Task: Pull out every line of text in the data below and reproduce each one verbatim, keeping the original wording, order, and line breaks.

Record excerpts:
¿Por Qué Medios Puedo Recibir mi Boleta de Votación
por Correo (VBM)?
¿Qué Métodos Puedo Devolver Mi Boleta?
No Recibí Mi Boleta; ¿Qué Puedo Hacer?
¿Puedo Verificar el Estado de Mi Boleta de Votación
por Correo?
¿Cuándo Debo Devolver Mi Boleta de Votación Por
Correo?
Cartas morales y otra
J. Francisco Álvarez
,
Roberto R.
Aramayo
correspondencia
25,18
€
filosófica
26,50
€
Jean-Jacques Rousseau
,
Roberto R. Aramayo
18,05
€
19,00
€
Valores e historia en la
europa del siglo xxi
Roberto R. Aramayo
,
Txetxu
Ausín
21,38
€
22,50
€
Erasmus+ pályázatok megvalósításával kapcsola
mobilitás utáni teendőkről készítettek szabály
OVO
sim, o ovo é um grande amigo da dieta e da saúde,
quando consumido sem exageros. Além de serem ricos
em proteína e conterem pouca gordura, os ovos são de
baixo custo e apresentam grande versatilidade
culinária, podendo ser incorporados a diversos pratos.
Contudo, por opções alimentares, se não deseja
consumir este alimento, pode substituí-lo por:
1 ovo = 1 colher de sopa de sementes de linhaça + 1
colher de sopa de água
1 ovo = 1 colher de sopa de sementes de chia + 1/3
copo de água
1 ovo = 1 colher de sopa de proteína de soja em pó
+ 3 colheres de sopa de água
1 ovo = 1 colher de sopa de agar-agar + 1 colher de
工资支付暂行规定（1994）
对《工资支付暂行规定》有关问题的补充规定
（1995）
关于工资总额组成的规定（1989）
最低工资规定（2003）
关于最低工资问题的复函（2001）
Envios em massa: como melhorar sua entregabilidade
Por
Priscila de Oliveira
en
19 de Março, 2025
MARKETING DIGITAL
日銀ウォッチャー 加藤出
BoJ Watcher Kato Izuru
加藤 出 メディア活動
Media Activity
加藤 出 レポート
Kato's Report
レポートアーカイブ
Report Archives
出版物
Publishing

Response to this task:
¿Por Qué Medios Puedo Recibir mi Boleta de Votación
por Correo (VBM)?
¿Qué Métodos Puedo Devolver Mi Boleta?
No Recibí Mi Boleta; ¿Qué Puedo Hacer?
¿Puedo Verificar el Estado de Mi Boleta de Votación
por Correo?
¿Cuándo Debo Devolver Mi Boleta de Votación Por
Correo?
Cartas morales y otra
J. Francisco Álvarez
,
Roberto R.
Aramayo
correspondencia
25,18
€
filosófica
26,50
€
Jean-Jacques Rousseau
,
Roberto R. Aramayo
18,05
€
19,00
€
Valores e historia en la
europa del siglo xxi
Roberto R. Aramayo
,
Txetxu
Ausín
21,38
€
22,50
€
Erasmus+ pályázatok megvalósításával kapcsola
mobilitás utáni teendőkről készítettek szabály
OVO
sim, o ovo é um grande amigo da dieta e da saúde,
quando consumido sem exageros. Além de serem ricos
em proteína e conterem pouca gordura, os ovos são de
baixo custo e apresentam grande versatilidade
culinária, podendo ser incorporados a diversos pratos.
Contudo, por opções alimentares, se não deseja
consumir este alimento, pode substituí-lo por:
1 ovo = 1 colher de sopa de sementes de linhaça + 1
colher de sopa de água
1 ovo = 1 colher de sopa de sementes de chia + 1/3
copo de água
1 ovo = 1 colher de sopa de proteína de soja em pó
+ 3 colheres de sopa de água
1 ovo = 1 colher de sopa de agar-agar + 1 colher de
工资支付暂行规定（1994）
对《工资支付暂行规定》有关问题的补充规定
（1995）
关于工资总额组成的规定（1989）
最低工资规定（2003）
关于最低工资问题的复函（2001）
Envios em massa: como melhorar sua entregabilidade
Por
Priscila de Oliveira
en
19 de Março, 2025
MARKETING DIGITAL
日銀ウォッチャー 加藤出
BoJ Watcher Kato Izuru
加藤 出 メディア活動
Media Activity
加藤 出 レポート
Kato's Report
レポートアーカイブ
Report Archives
出版物
Publishing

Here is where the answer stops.